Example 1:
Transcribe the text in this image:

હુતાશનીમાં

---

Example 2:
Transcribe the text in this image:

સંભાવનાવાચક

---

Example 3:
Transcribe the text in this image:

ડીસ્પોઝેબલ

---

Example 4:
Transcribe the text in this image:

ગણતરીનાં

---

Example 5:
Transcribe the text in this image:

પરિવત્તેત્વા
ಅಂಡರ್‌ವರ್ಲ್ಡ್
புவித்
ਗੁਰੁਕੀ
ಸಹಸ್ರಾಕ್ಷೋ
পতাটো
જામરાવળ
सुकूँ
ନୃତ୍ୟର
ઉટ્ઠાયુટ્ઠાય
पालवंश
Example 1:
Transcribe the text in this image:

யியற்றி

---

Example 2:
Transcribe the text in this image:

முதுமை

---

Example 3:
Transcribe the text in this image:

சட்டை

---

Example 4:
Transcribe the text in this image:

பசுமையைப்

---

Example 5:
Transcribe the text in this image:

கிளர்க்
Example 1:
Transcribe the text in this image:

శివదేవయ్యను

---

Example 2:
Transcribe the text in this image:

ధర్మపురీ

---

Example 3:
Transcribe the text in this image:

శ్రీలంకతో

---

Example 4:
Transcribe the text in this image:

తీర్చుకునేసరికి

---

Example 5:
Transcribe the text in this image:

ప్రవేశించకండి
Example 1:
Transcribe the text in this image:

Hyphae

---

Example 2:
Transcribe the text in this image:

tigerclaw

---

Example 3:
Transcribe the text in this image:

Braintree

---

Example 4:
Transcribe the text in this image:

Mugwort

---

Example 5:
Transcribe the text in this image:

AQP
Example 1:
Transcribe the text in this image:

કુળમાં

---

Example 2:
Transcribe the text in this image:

*About this exercise:* Output all entries again exactly; no line may be altered.

*Response area:*
Example 1:
Transcribe the text in this image:

હુતાશનીમાં

---

Example 2:
Transcribe the text in this image:

સંભાવનાવાચક

---

Example 3:
Transcribe the text in this image:

ડીસ્પોઝેબલ

---

Example 4:
Transcribe the text in this image:

ગણતરીનાં

---

Example 5:
Transcribe the text in this image:

પરિવત્તેત્વા
ಅಂಡರ್‌ವರ್ಲ್ಡ್
புவித்
ਗੁਰੁਕੀ
ಸಹಸ್ರಾಕ್ಷೋ
পতাটো
જામરાવળ
सुकूँ
ନୃତ୍ୟର
ઉટ્ઠાયુટ્ઠાય
पालवंश
Example 1:
Transcribe the text in this image:

யியற்றி

---

Example 2:
Transcribe the text in this image:

முதுமை

---

Example 3:
Transcribe the text in this image:

சட்டை

---

Example 4:
Transcribe the text in this image:

பசுமையைப்

---

Example 5:
Transcribe the text in this image:

கிளர்க்
Example 1:
Transcribe the text in this image:

శివదేవయ్యను

---

Example 2:
Transcribe the text in this image:

ధర్మపురీ

---

Example 3:
Transcribe the text in this image:

శ్రీలంకతో

---

Example 4:
Transcribe the text in this image:

తీర్చుకునేసరికి

---

Example 5:
Transcribe the text in this image:

ప్రవేశించకండి
Example 1:
Transcribe the text in this image:

Hyphae

---

Example 2:
Transcribe the text in this image:

tigerclaw

---

Example 3:
Transcribe the text in this image:

Braintree

---

Example 4:
Transcribe the text in this image:

Mugwort

---

Example 5:
Transcribe the text in this image:

AQP
Example 1:
Transcribe the text in this image:

કુળમાં

---

Example 2:
Transcribe the text in this image:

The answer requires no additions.